If the goal of the Spanish university system is to act as a sort of babysitter service, allowing teenagers to live at home for a couple more years, before enjoying a life of unemployment and temporary contract jobs, then bravo! Good job Spain!
It wasn’t always like this, since in the “good old days” there weren’t that many universities in Spain and the competition was pretty strong, and you had to move to Madrid to study anything interesting. However, with the rise of the expensive fiction of the Autonomous communities (where we pretend that there are actually 17 autonomous regions, just so that it doesn’t look like the Basques and Catalans have some kind of special deal), universities have sprung up like mushrooms all around Spain.
In order to avoid traumatizing young students and asking them to perhaps move to another part of the country (and miss their mother’s tortilla, impossible!) during their studies, every one of these universities has to have every single department. The professors almost entirely consist of ex-PhDs of the same university and the minimum grade requirements are a joke. To make things worse, there is no incentive to finish university quickly, since it costs almost nothing and university get money from the government purely based on the number of students they have.
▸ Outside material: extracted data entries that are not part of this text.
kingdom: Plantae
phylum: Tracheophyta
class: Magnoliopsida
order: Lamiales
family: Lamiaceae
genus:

Now I understand a bit better why the other parents at our school don’t really seem to give a shit about the grades their kids get. Seriously, what’s the point? As long as they can somehow manage to pass their courses at the 10th try, they’re good to go. The dream isn’t that the children will get a PhD from Harvard (that would be seen as almost a failure, especially it results in the kids not living next door to the parents), but instead that the kids will get a job as a government functionary, impossible to fire as long as they show up to work on time.
2 comments:
Even in and around Barcelona, I think students prefer they local university to the good one downtown, since they don't have to commute...
Dude, you are full of hate. People here can't afford the amounts that some americans can in order to send their children to college.
Right now I'm starting engineering, and I can tell you, with the current public prices, is more than enough to urge you to finish it quickly.